* Assignment *
Check each line of the entries below for the word "akan", and copy the lines that have it.

* Records shown *
%%

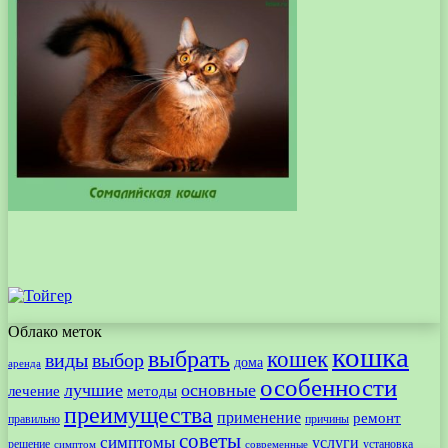
Облако меток
кошка
выбрать
кошек
виды
выбор
дома
аренда
особенности
лучшие
основные
лечение
методы
преимущества
применение
ремонт
правильно
причины
советы
симптомы
услуги
решение
установка
современные
симптом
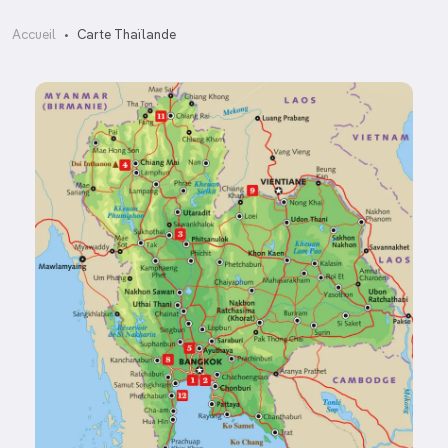
Accueil
Carte Thaïlande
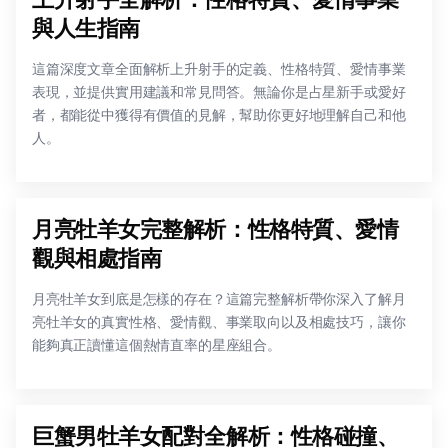
與人生指南
這篇深度文章全面解析上升射手的定義、性格特質、愛情事業
表現，並提供實用建議和常見問答。無論你是占星新手或愛好
者，都能從中獲得有價值的見解，幫助你更好地理解自己和他
人。
月亮牡羊女完整解析：性格特質、愛情
觀與相處指南
月亮牡羊女到底是怎樣的存在？這篇完整解析帶你深入了解月
亮牡羊女的真實性格、愛情觀、事業取向以及相處技巧，讓你
能夠真正讀懂這個熱情直率的星座組合。
巨蟹男牡羊女配對全解析：性格碰撞、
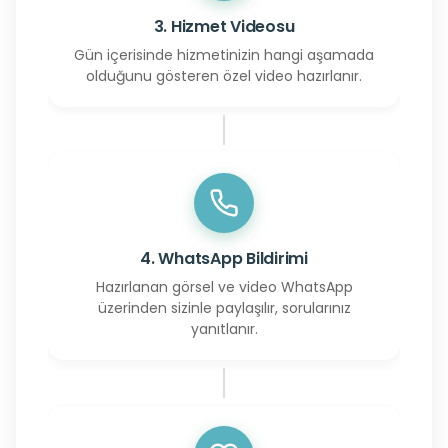
3. Hizmet Videosu
Gün içerisinde hizmetinizin hangi aşamada
olduğunu gösteren özel video hazırlanır.
4. WhatsApp Bildirimi
Hazırlanan görsel ve video WhatsApp
üzerinden sizinle paylaşılır, sorularınız
yanıtlanır.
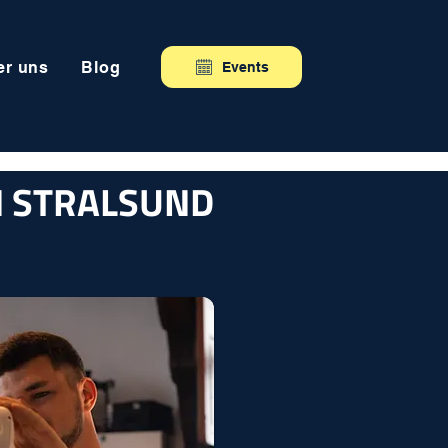
er uns
Blog
Events
N STRALSUND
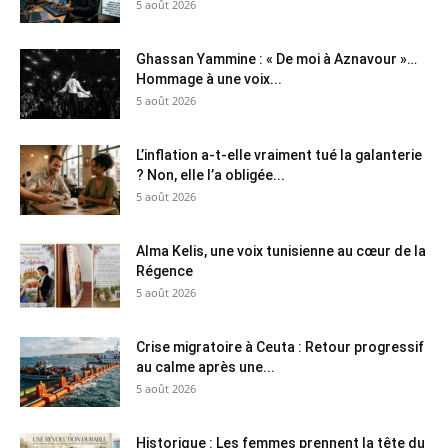
5 août 2026
Ghassan Yammine : « De moi à Aznavour »…
Hommage à une voix...
5 août 2026
L’inflation a-t-elle vraiment tué la galanterie
? Non, elle l’a obligée...
5 août 2026
Alma Kelis, une voix tunisienne au cœur de la
Régence
5 août 2026
Crise migratoire à Ceuta : Retour progressif
au calme après une...
5 août 2026
Historique : Les femmes prennent la tête du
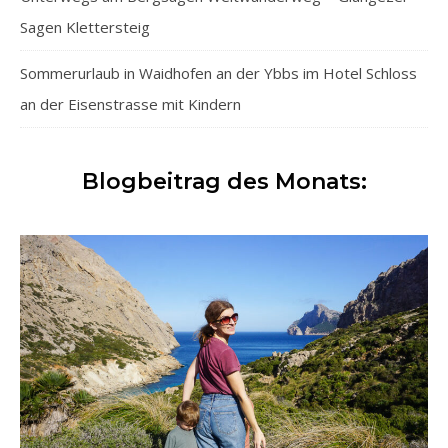
Sagen Klettersteig
Sommerurlaub in Waidhofen an der Ybbs im Hotel Schloss
an der Eisenstrasse mit Kindern
Blogbeitrag des Monats:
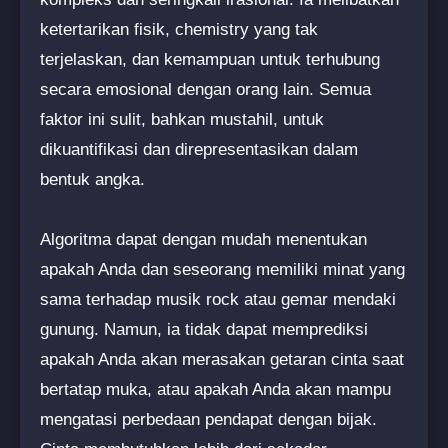
ketertarikan fisik, chemistry yang tak
terjelaskan, dan kemampuan untuk terhubung
secara emosional dengan orang lain. Semua
faktor ini sulit, bahkan mustahil, untuk
dikuantifikasi dan direpresentasikan dalam
bentuk angka.
Algoritma dapat dengan mudah menentukan
apakah Anda dan seseorang memiliki minat yang
sama terhadap musik rock atau gemar mendaki
gunung. Namun, ia tidak dapat memprediksi
apakah Anda akan merasakan getaran cinta saat
bertatap muka, atau apakah Anda akan mampu
mengatasi perbedaan pendapat dengan bijak.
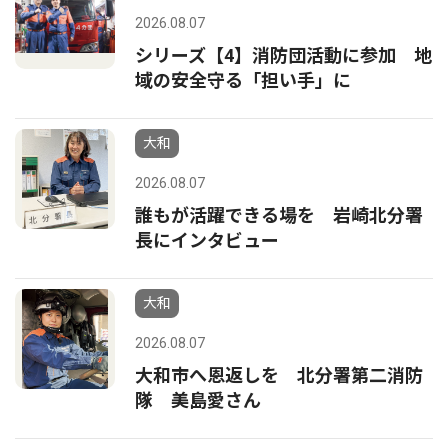
2026.08.07
シリーズ【4】消防団活動に参加 地
域の安全守る「担い手」に
大和
2026.08.07
誰もが活躍できる場を 岩崎北分署
長にインタビュー
大和
2026.08.07
大和市へ恩返しを 北分署第二消防
隊 美島愛さん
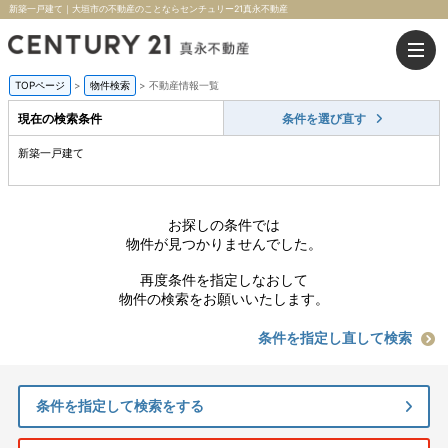
新築一戸建て｜大垣市の不動産のことならセンチュリー21真永不動産
TOPページ
>
物件検索
>
不動産情報一覧
現在の検索条件
条件を選び直す
新築一戸建て
お探しの条件では
物件が見つかりませんでした。
再度条件を指定しなおして
物件の検索をお願いいたします。
条件を指定し直して検索
条件を指定して検索をする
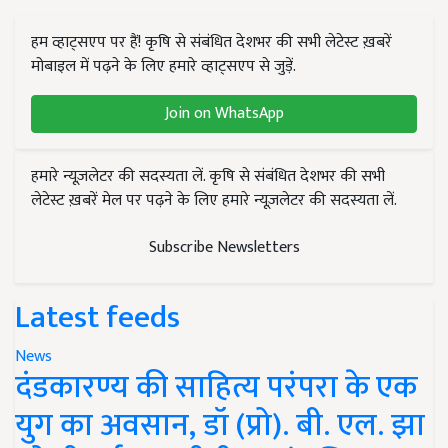
हम व्हाट्सएप पर हैं! कृषि से संबंधित देशभर की सभी लेटेस्ट ख़बरें
मोबाइल में पढ़ने के लिए हमारे व्हाट्सएप से जुड़ें.
Join on WhatsApp
हमारे न्यूज़लेटर की सदस्यता लें. कृषि से संबंधित देशभर की सभी
लेटेस्ट ख़बरें मेल पर पढ़ने के लिए हमारे न्यूज़लेटर की सदस्यता लें.
Subscribe Newsletters
Latest feeds
News
दंडकारण्य की साहित्य परंपरा के एक
युग का अवसान, डॉ (प्रो). बी. एल. झा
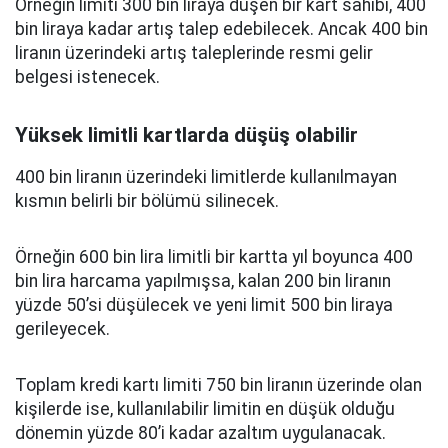
Örneğin limiti 300 bin liraya düşen bir kart sahibi, 400
bin liraya kadar artış talep edebilecek. Ancak 400 bin
liranın üzerindeki artış taleplerinde resmi gelir
belgesi istenecek.
Yüksek limitli kartlarda düşüş olabilir
400 bin liranın üzerindeki limitlerde kullanılmayan
kısmın belirli bir bölümü silinecek.
Örneğin 600 bin lira limitli bir kartta yıl boyunca 400
bin lira harcama yapılmışsa, kalan 200 bin liranın
yüzde 50’si düşülecek ve yeni limit 500 bin liraya
gerileyecek.
Toplam kredi kartı limiti 750 bin liranın üzerinde olan
kişilerde ise, kullanılabilir limitin en düşük olduğu
dönemin yüzde 80’i kadar azaltım uygulanacak.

%%

* Completed task *
apakah Anda akan merasakan getaran cinta saat
bertatap muka, atau apakah Anda akan mampu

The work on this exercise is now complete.